--- WHAT IS EXPECTED ---
Using the listing below, retype exactly the lines starting at the one with "right shoulder: (272, 309)" and ending at the one with "left front paw: (229, 507)", and include both.
[[ EXERCISE INPUTS, beginning ]]
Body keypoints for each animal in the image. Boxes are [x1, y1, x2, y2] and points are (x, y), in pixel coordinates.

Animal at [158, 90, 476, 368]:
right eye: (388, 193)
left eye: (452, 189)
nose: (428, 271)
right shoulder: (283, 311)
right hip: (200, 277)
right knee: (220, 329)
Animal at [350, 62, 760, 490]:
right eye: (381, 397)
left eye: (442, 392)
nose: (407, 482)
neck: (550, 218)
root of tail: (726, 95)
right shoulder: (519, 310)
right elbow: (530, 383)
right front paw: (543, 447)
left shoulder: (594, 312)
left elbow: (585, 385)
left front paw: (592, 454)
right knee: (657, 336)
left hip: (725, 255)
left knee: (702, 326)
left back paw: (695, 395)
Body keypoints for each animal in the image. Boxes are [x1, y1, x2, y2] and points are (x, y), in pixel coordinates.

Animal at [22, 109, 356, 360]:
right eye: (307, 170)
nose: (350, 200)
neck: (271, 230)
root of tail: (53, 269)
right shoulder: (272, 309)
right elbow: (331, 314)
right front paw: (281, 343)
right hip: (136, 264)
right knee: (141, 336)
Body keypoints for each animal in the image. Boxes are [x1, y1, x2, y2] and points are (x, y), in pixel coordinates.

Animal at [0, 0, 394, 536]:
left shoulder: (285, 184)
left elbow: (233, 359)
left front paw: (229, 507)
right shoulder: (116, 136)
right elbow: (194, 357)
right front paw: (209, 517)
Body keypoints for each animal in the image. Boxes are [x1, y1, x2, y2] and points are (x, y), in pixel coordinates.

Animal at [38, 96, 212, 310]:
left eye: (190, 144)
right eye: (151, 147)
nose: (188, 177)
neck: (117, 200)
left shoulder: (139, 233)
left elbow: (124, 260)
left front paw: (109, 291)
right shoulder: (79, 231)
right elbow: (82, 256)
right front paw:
[[ EXERCISE INPUTS, end ]]
--- SOLVED EXERCISE ---
right shoulder: (272, 309)
right elbow: (331, 314)
right front paw: (281, 343)
right hip: (136, 264)
right knee: (141, 336)
Body keypoints for each animal in the image. Boxes are [x1, y1, x2, y2] and points are (x, y), in pixel coordinates.

Animal at [0, 0, 394, 536]:
left shoulder: (285, 184)
left elbow: (233, 359)
left front paw: (229, 507)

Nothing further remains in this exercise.